The human body hosts a wide variety of different types of microbes, including various strains of Staphylococcus aureus (also known as staph), which can normally be found in the upper respiratory tract of about one-third of people. Some strains, however, can be dangerous when they migrate to other parts of the body or bloodstream and are resistant to antibiotic drugs. When staph begins to grow on medical devices like implants used on wounds, artificial joints, or catheters, they can cause chronic, serious infections.
Researchers at the Queensland University of Technology (QUT) have now developed and tested a new class of antibiotics, and their initial results are promising. The antibiotics they created are hybrids and can penetrate staph biofilms, slimy colonies of microbes that are tough to eradicate. These hybrid antibiotics destroyed lab-grown staph biofilms. The work, led by Associate Professor Makrina Totsika and graduate student Anthony Verderosa, has been reported in Antimicrobial Agents and Chemotherapy.
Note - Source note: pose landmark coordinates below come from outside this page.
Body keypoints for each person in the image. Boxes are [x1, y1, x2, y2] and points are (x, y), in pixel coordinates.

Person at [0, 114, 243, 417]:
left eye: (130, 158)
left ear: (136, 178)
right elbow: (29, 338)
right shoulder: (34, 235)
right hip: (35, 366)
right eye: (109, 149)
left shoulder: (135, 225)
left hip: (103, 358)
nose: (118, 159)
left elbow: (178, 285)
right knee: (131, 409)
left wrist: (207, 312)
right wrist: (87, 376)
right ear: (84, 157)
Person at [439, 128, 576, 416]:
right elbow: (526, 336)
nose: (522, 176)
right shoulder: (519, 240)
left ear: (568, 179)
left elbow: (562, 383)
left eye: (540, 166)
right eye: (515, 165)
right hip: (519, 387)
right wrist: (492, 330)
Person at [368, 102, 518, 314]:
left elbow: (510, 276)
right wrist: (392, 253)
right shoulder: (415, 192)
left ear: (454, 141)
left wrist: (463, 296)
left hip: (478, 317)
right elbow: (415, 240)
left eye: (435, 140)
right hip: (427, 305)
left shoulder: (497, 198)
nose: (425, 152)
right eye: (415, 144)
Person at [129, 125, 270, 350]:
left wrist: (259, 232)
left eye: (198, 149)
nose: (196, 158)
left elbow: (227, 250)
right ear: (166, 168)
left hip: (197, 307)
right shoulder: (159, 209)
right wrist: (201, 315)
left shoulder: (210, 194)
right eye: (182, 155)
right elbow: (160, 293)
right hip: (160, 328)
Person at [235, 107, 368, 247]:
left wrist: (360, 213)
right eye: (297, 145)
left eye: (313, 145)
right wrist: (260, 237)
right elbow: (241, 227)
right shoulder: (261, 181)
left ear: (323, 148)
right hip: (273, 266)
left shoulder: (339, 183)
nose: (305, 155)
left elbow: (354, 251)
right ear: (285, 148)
"Biofilms are a sticky, slimy coating that often prevents conventional antibiotics from accessing bacterial cells," Verderosa explained. "We have developed a new breed of antibiotic that tricks biofilms into releasing their protected cells allowing access through the protective slimy coating of the biofilm. This allows for the biofilms to be eradicated."
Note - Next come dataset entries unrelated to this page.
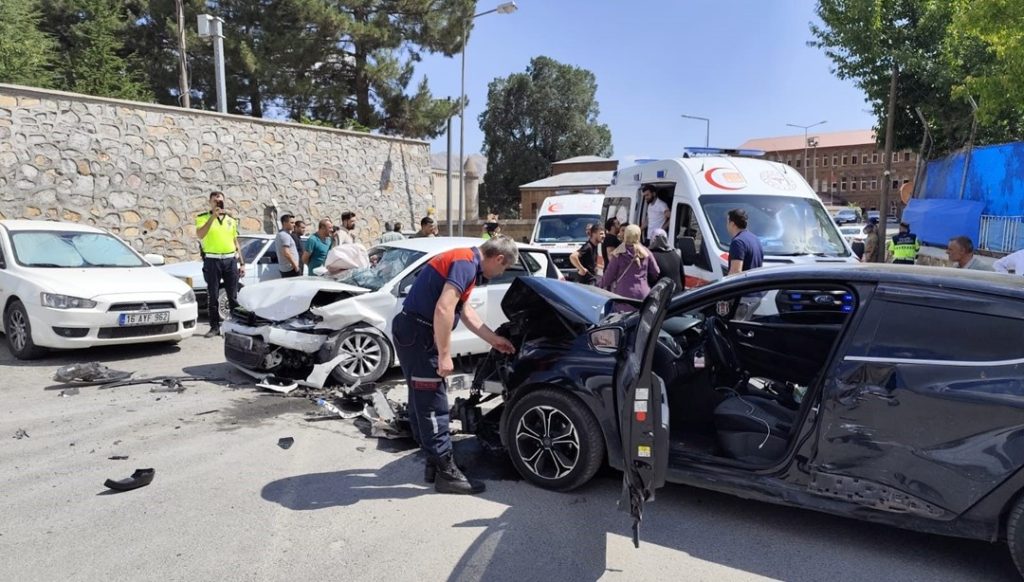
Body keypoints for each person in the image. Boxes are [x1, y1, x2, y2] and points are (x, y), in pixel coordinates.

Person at [391, 236, 519, 495]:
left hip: (411, 331)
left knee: (420, 398)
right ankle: (446, 472)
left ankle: (434, 463)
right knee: (433, 402)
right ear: (499, 259)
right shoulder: (465, 263)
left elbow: (465, 310)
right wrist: (444, 354)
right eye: (503, 269)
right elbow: (443, 309)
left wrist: (494, 340)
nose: (499, 274)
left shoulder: (464, 260)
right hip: (421, 334)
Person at [196, 191, 245, 337]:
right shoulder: (203, 218)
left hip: (230, 260)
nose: (218, 203)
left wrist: (242, 263)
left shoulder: (231, 220)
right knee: (213, 295)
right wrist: (213, 217)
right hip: (212, 260)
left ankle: (236, 325)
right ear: (210, 202)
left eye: (220, 201)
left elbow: (235, 242)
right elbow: (200, 234)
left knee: (233, 295)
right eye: (215, 200)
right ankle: (214, 327)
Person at [599, 224, 660, 307]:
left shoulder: (618, 253)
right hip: (643, 294)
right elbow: (656, 272)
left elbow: (608, 277)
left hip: (623, 296)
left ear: (626, 235)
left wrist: (598, 285)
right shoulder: (646, 252)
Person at [726, 208, 763, 274]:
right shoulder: (756, 239)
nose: (727, 225)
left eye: (727, 222)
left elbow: (735, 272)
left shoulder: (738, 242)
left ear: (732, 224)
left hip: (744, 284)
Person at [275, 214, 301, 278]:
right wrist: (295, 266)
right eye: (291, 223)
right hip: (290, 269)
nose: (294, 225)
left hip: (288, 268)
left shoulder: (282, 234)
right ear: (284, 223)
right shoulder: (284, 235)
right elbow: (286, 253)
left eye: (294, 223)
The compound they made emits a fluorescent color that enabled the researchers to observe the antibiotic invading the biofilm, which kills bacteria directly or leaves them vulnerable to destruction.
Even infections not linked to a medical device can involve biofilms, noted Totsika; these drugs have a lot of potential uses. They might even be useful in biotechnology and agriculture.
"We are now gearing up to do pre-clinical testing," added Totsika. "What is promising is the fact that our compounds are hybrids of drugs that are already in clinical use as stand-alone therapies, such as conventional antibiotics and nitroxides, so this offers hope that they could be translated into clinical therapies in the not so distant future."
Drug-resistant bacteria are considered to be a leading threat to public health, according to the World Health Organization. There is increasing drug resistance among hospital-acquired infections, leaving patients susceptible to deadly infections and disrupting their recovery. This newly-created drug may help change outcomes for millions.